Además, recordó que el pontífice descendió en varias oportunidades del papamóvil durante el trayecto interno. “Se bajó varias veces en un recorrido corto. Eso generaba un contacto más cercano con la gente”, explicó.
Según su relato, esa cercanía fue uno de los aspectos que más lo marcó de la jornada.
El rosario bendecido y el recuerdo familiar
Tras finalizar el acto y ya fuera del operativo, Domínguez recibió un objeto que conserva como uno de los recuerdos más importantes de su vida.
“Cuando terminó todo, nos entregaron un rosario bendecido por él. No sabíamos que iba a pasar eso”, contó.

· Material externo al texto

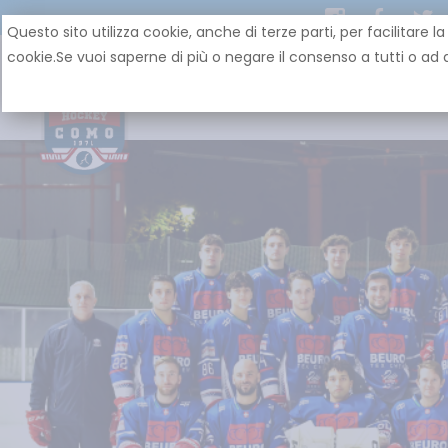
Questo sito utilizza cookie, anche di terze parti, per facilit
cookie.Se vuoi saperne di più o negare il consenso a tutti o ad a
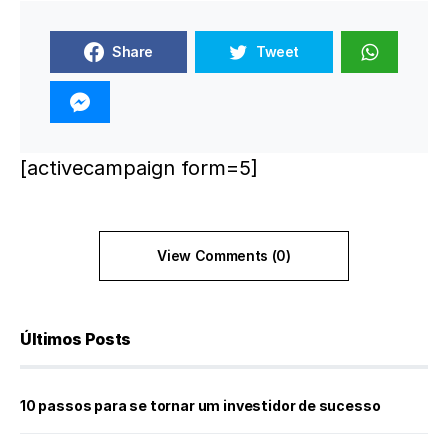
Share
Tweet
[activecampaign form=5]
View Comments (0)
Últimos Posts
10 passos para se tornar um investidor de sucesso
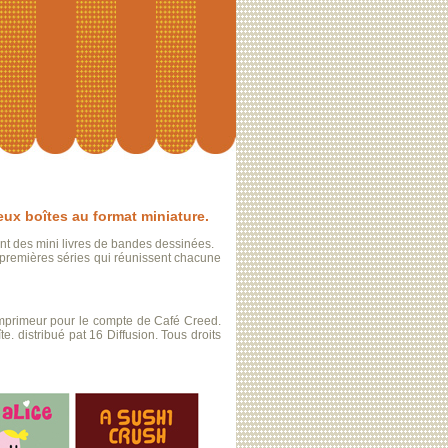
deux boîtes au format miniature.
ant des mini livres de bandes dessinées.
 premières séries qui réunissent chacune
mprimeur pour le compte de Café Creed.
. distribué pat 16 Diffusion. Tous droits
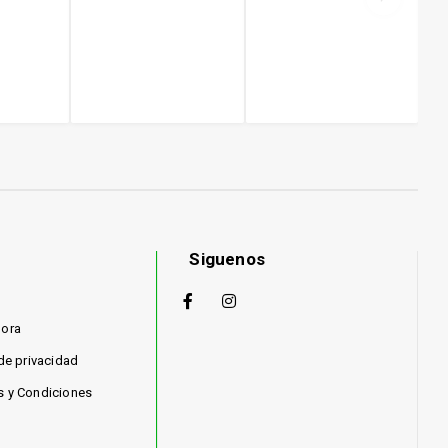
Siguenos
hora
 de privacidad
s y Condiciones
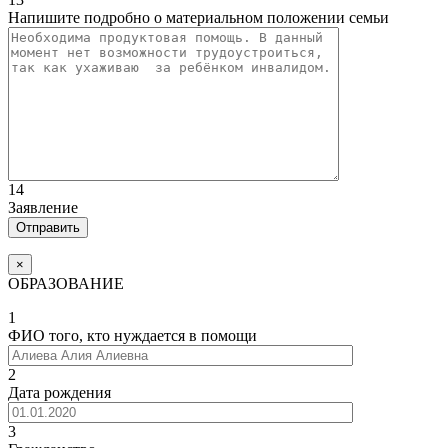
Напишите подробно о материальном положении семьи
14
Заявление
×
ОБРАЗОВАНИЕ
1
ФИО того, кто нуждается в помощи
2
Дата рождения
3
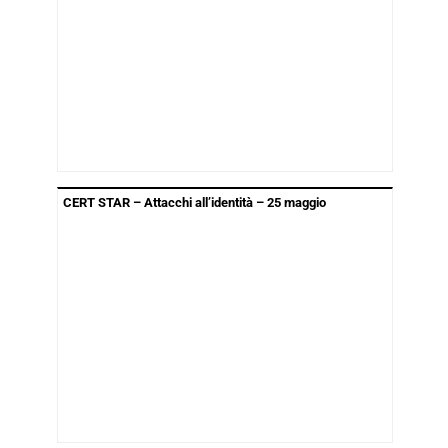
CERT STAR – Attacchi all’identità – 25 maggio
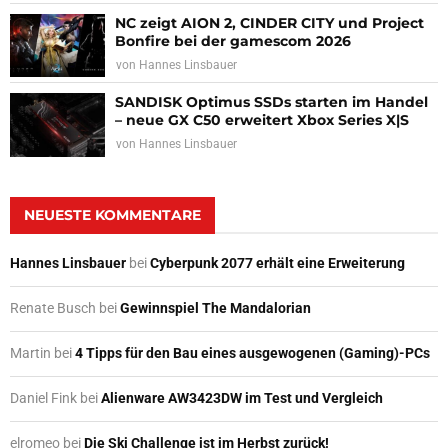
NC zeigt AION 2, CINDER CITY und Project
Bonfire bei der gamescom 2026
von
Hannes Linsbauer
SANDISK Optimus SSDs starten im Handel
– neue GX C50 erweitert Xbox Series X|S
von
Hannes Linsbauer
NEUESTE KOMMENTARE
Hannes Linsbauer
bei
Cyberpunk 2077 erhält eine Erweiterung
Renate Busch
bei
Gewinnspiel The Mandalorian
Martin
bei
4 Tipps für den Bau eines ausgewogenen (Gaming)-PCs
Daniel Fink
bei
Alienware AW3423DW im Test und Vergleich
elromeo
bei
Die Ski Challenge ist im Herbst zurück!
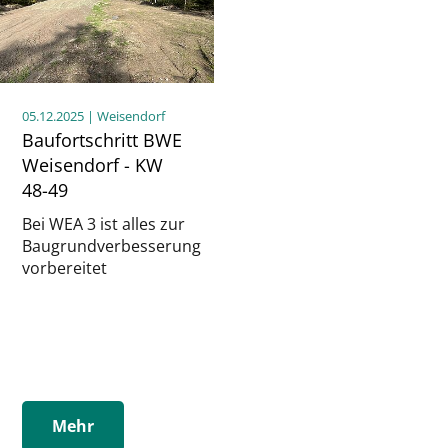
05.12.2025
| Weisendorf
Baufortschritt BWE
Weisendorf - KW
48-49
Bei WEA 3 ist alles zur
Baugrundverbesserung
vorbereitet
Mehr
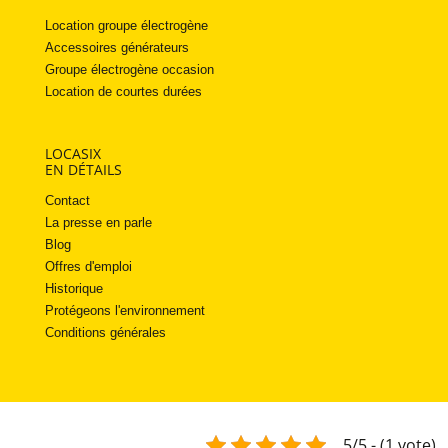
Location groupe électrogène
Accessoires générateurs
Groupe électrogène occasion
Location de courtes durées
LOCASIX
EN DÉTAILS
Contact
La presse en parle
Blog
Offres d'emploi
Historique
Protégeons l'environnement
Conditions générales
5/5 - (1 vote)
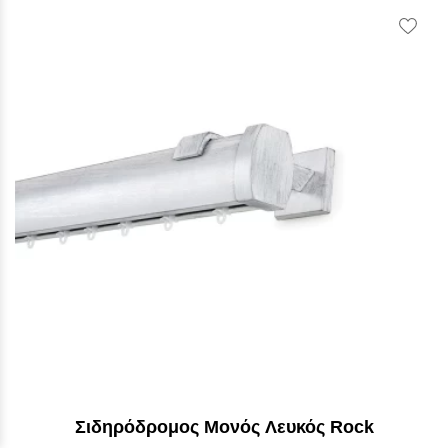
Vie
Wish
Σιδηρόδρομος Μονός Λευκός Rock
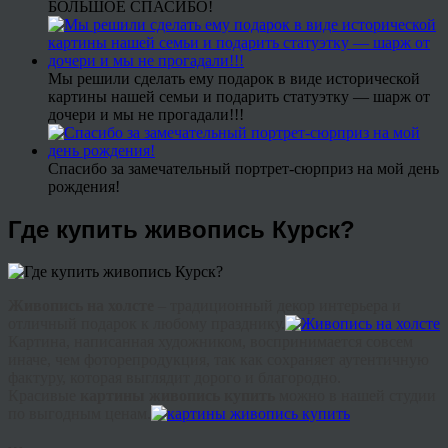
БОЛЬШОЕ СПАСИБО!
Мы решили сделать ему подарок в виде исторической
картины нашей семьи и подарить статуэтку — шарж от
дочери и мы не прогадали!!!
Спасибо за замечательный портрет-сюрприз на мой день
рождения!
Где купить живопись Курск?
Живопись на холсте
– традиционный декор интерьера и
отличный подарок к любому празднику.
Картина, написанная художником, воспринимается совсем
иначе, чем фоторепродукция, так как сохраняет аутентичную
фактуру, которая выглядит дорого и благородно.
Красивые
картины живопись купить
можно в нашей студии
по выгодным ценам.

Ese rosario fue incorporado a la vida familiar y tuvo un significado especial. “Todos mis nietos hicieron la primera comunión con ese rosario. Es algo que cuidamos mucho”, afirmó.
Actualmente, el objeto permanece en manos de una de sus hijas, aunque sigue siendo parte del patrimonio familiar.
La emoción de aquel día
Al repasar la experiencia, Domínguez reconoció que el momento tuvo un impacto emocional incluso mientras cumplía funciones.
“Era una sensación difícil de explicar, como una tranquilidad, una liviandad. Pero al mismo tiempo teníamos que seguir trabajando”, describió.
Finalmente, recordó el cierre de la jornada como un momento clave. “Lo mejor fue cuando el avión despegó y todo estaba en orden. Ahí sentís que cumpliste con tu tarea”, indicó.
A casi cuatro décadas de aquel acontecimiento, su testimonio se suma a los relatos que mantienen vigente el paso del papa Juan Pablo II por Paraná, una visita que dejó huellas tanto en la memoria colectiva como en experiencias personales.